Records provided:
• • •

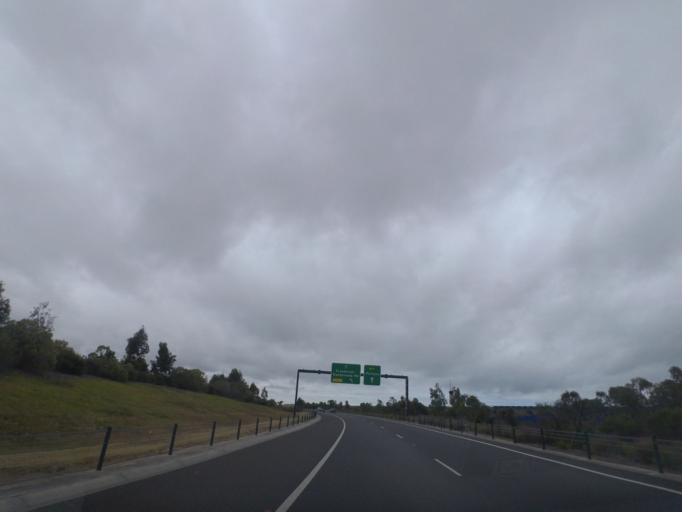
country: AU
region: Victoria
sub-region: Frankston
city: Carrum Downs
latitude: -38.0920
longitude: 145.1553
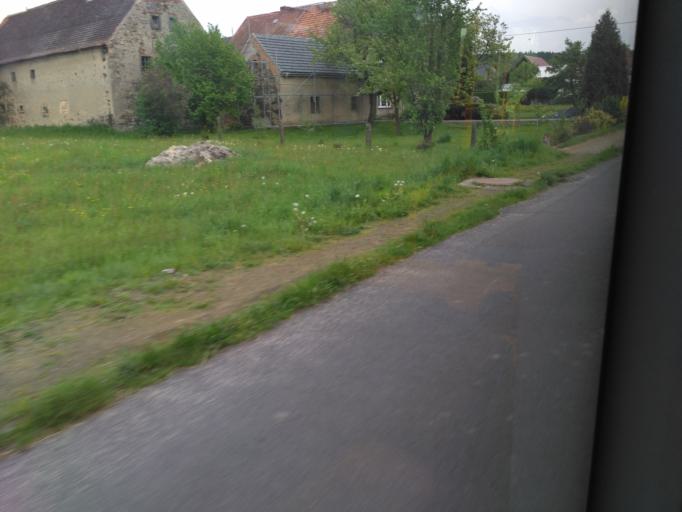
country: DE
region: Saxony
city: Konigsbruck
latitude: 51.2829
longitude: 13.9271
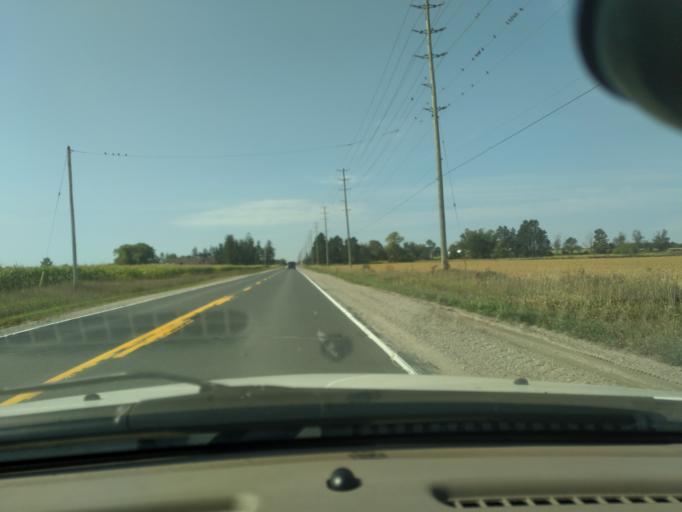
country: CA
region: Ontario
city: Innisfil
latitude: 44.2797
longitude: -79.7038
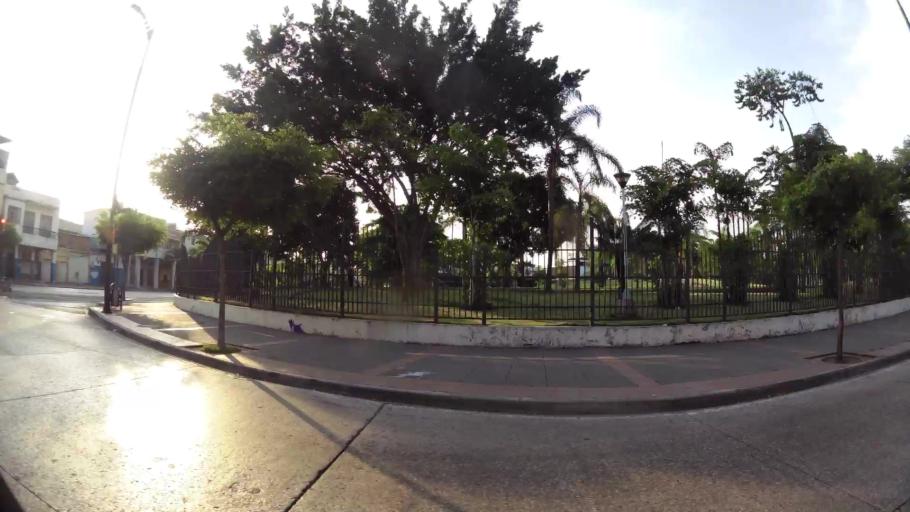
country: EC
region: Guayas
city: Guayaquil
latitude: -2.2086
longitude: -79.8951
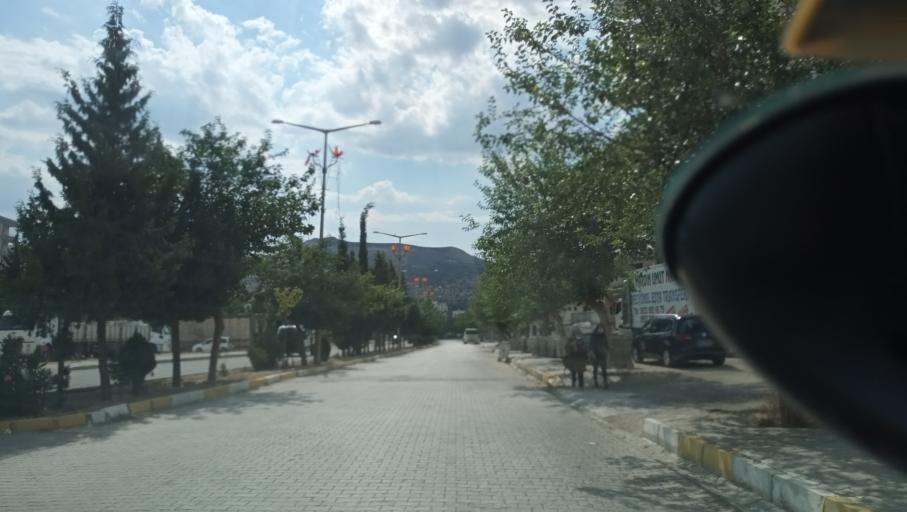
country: TR
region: Mardin
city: Kabala
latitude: 37.3401
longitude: 40.8140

• • •

Copy out the lines of every item above word for word, but leave out the pictures.

Reply:
country: AU
region: Victoria
sub-region: Frankston
city: Carrum Downs
latitude: -38.0920
longitude: 145.1553
country: DE
region: Saxony
city: Konigsbruck
latitude: 51.2829
longitude: 13.9271
country: CA
region: Ontario
city: Innisfil
latitude: 44.2797
longitude: -79.7038
country: EC
region: Guayas
city: Guayaquil
latitude: -2.2086
longitude: -79.8951
country: TR
region: Mardin
city: Kabala
latitude: 37.3401
longitude: 40.8140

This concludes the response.